Compute the kernel of the group hom $\Omega : \Bbb{Q}^{\times} \to \Bbb{Z}^+$.
The $\Omega$ function is the counting function that returns precisely the number of primes $\Omega(n)$ (including multiplicity) that divide a natural number $n \in \Bbb{N}$. For example $\Omega(6) = 2, \Omega(8) = 3$, etc. It is known and easily seen to be completely multiplicative on $\Bbb{N}$ ie. $\Omega(ab) = \Omega(a) + \Omega(b)$ for all $a, b \in \Bbb{N}$.
Extend the definition to all of $\Bbb{Z}\setminus 0$ by defining $\Omega(-n) := \Omega(n)$ for all $n \gt 0$. Now extend the definition to all of $\Bbb{Q}^{\times} = \Bbb{Q}\setminus 0$ by defining $\Omega(a/b) = \Omega(a) - \Omega(b)$. Then what you have is a group homomorphism from the multiplicative rationals onto (surjective) $\Bbb{Z}^+$:
Let $$ a/b, c/d \in \Bbb{Q} $$
Then $$\Omega(\dfrac{c}{d} \dfrac{a}{b}) = \Omega(\dfrac{ca}{db}) = \\\Omega(ca) - \Omega(db) = \\ \Omega(c) + \Omega(a) - (\Omega(d) + \Omega(b)) =\\ \Omega(c) - \Omega(d) + \Omega(a) - \Omega(b) = \\ \Omega(c/d) + \Omega(a/b)$$
It is well-defined since if $\dfrac{a}{b} = \dfrac{a'}{b'}$, then $ab' = a' b$ so that $$\Omega(a) + \Omega(b') = \\ \Omega(ab') = \Omega(a'b) = \\ \Omega(a') + \Omega(b) \implies \\ \Omega(a) - \Omega(b) = \Omega(a') - \Omega(b') \implies \\ \Omega(\dfrac{a}{b}) = \Omega(\dfrac{a'}{b'})$$.

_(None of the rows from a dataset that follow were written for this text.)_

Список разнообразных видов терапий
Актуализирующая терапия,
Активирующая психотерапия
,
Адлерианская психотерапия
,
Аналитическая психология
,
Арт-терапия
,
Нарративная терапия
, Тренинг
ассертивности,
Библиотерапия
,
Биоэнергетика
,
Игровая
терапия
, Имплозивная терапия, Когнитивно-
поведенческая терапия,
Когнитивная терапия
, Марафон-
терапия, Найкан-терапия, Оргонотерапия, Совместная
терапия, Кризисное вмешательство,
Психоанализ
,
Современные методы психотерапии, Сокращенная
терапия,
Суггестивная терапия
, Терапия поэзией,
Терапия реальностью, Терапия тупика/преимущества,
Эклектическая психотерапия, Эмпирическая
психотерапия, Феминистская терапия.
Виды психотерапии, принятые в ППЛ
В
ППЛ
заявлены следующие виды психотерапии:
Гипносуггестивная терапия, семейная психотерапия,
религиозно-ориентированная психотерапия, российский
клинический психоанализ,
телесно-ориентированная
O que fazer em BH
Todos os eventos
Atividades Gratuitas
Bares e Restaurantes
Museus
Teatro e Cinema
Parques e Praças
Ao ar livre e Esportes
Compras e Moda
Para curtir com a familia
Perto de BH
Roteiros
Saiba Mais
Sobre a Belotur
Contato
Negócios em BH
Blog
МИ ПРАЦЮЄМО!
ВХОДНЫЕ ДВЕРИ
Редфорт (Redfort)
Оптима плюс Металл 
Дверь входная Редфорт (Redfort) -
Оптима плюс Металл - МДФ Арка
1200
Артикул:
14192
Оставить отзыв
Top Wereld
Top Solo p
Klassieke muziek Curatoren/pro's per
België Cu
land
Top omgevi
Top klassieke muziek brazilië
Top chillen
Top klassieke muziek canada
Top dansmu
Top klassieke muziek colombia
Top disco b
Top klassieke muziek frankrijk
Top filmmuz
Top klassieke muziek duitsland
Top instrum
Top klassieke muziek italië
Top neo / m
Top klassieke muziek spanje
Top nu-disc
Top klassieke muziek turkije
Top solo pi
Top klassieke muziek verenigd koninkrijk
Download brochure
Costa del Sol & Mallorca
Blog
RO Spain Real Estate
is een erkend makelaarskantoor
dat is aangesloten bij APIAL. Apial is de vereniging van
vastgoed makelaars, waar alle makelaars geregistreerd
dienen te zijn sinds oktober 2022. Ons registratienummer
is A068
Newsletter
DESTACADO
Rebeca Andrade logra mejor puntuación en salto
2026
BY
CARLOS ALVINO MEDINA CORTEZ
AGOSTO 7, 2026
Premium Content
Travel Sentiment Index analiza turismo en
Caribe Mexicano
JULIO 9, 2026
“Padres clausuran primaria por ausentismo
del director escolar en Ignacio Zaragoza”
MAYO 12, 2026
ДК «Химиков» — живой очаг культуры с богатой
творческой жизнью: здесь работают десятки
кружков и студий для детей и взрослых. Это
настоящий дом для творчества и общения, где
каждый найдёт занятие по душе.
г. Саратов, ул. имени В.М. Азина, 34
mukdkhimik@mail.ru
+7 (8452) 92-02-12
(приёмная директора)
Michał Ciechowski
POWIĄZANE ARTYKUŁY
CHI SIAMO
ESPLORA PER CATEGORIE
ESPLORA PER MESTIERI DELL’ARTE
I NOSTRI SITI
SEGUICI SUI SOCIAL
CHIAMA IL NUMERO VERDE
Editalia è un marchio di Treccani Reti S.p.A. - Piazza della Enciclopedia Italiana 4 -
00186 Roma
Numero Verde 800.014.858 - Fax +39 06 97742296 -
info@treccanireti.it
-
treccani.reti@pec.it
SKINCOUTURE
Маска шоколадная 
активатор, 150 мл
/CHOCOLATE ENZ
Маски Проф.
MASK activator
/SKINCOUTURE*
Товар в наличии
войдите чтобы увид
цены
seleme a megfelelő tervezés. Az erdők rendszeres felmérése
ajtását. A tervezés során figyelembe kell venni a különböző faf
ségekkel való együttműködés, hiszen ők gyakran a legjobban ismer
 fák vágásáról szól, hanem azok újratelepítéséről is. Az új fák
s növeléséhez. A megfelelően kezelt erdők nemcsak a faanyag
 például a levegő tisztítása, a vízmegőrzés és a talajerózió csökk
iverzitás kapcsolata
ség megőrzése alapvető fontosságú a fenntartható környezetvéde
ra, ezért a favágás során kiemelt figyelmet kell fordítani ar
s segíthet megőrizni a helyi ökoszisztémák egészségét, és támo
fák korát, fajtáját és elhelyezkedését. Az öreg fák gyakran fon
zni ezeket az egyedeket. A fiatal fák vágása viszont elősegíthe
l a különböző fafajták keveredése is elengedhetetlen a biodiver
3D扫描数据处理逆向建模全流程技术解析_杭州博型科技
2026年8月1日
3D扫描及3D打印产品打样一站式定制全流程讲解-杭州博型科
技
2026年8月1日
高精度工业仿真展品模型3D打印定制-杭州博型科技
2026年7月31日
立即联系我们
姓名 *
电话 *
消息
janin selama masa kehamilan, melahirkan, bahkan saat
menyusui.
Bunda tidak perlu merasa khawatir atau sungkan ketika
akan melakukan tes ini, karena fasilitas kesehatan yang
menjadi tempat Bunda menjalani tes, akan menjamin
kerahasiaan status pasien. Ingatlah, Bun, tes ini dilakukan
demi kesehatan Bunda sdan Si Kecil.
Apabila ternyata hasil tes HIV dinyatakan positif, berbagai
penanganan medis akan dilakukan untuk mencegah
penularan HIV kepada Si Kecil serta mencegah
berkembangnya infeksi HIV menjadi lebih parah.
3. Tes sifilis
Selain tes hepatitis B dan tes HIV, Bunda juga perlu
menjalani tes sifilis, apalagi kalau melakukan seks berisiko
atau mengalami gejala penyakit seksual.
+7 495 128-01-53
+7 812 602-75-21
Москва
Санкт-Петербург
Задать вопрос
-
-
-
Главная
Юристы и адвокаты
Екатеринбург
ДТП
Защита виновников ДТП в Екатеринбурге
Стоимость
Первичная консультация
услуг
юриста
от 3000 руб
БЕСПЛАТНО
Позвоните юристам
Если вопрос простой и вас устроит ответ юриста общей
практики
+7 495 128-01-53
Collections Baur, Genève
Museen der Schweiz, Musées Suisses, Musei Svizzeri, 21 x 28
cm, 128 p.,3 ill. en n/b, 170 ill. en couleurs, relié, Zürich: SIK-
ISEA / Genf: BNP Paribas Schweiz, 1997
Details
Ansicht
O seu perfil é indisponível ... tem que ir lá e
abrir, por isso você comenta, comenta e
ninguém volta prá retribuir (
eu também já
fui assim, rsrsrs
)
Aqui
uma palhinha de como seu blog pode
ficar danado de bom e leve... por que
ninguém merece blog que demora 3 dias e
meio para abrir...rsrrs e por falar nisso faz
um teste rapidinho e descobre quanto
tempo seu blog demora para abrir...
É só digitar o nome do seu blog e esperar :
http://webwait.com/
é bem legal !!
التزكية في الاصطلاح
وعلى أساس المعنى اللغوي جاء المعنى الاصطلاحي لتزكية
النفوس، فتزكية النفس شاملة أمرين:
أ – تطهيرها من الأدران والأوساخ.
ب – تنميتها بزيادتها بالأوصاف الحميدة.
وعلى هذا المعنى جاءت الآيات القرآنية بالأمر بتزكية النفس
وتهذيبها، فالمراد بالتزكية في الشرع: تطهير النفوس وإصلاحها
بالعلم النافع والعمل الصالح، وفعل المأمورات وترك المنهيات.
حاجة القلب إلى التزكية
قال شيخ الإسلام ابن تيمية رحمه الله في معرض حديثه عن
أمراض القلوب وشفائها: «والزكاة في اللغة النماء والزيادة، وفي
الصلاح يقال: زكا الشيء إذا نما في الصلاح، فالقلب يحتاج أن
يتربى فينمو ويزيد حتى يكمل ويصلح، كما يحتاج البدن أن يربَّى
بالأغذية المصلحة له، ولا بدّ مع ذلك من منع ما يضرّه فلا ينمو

Since we have a surjective group homomorphism $\Omega: \Bbb{Q}^{\times} \to \Bbb{Z}^+$. Was wondering how we could more explicitly compute the kernel which is :
$$ \ker \Omega = \{ a/b \in \Bbb{Q}^{\times}: \Omega(a) = \Omega(b) \} $$
For example $p/q \in \ker \Omega$ for all $\pm$ primes $p, q\in \Bbb{Z}$. Thus isn't it a weird or "exotic" normal subgroup of $\Bbb{Q}^{\times}$? Does it have a name?
By the first isomorphism theorem for groups, $\Bbb{Q}^{\times}/\ker \Omega \simeq \Bbb{Z}^+$.
Question 2. Can we extend $\Omega$ to $\Bbb{Q}(i)$ easily?
Solution 1:
If I am not mistaken, your map is essentially the degree map from the Picard group of $\mathbb{Q}$, defined in a multiplicative way (this is not a problem). The kernel is the the subgroup of degree zero "divisors". In this is indeed the case, the theory is well developped, and can be extended to all number fields (among which $\mathbb{Q}(i)$) as Arakelov geometry (see for example this, although it may not be the most elementary). It is close (but not the same) as the ideal class group of a number field, where instead of quotienting by the subgroup of degree $0$ divisors, you quotient by the subgroup of principal ideals. Note that the class group of $\mathbb{Q}$ is trivial so it is not very interesting.